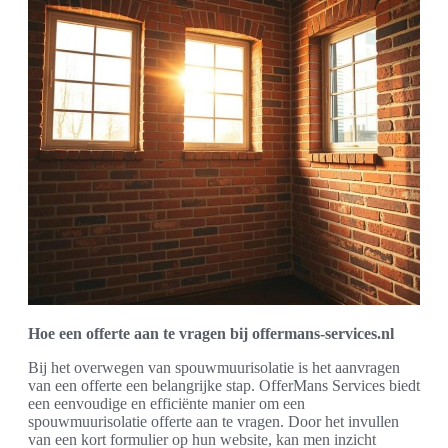
Hoe een offerte aan te vragen bij offermans-services.nl
Bij het overwegen van spouwmuurisolatie is het aanvragen
van een offerte een belangrijke stap. OfferMans Services biedt
een eenvoudige en efficiënte manier om een
spouwmuurisolatie offerte aan te vragen. Door het invullen
van een kort formulier op hun website, kan men inzicht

§

Work instruction> Pull out all lines from the entries above that include the word "offerte".

Result of the exercise>
Hoe een offerte aan te vragen bij offermans-services.nl
van een offerte een belangrijke stap. OfferMans Services biedt
spouwmuurisolatie offerte aan te vragen. Door het invullen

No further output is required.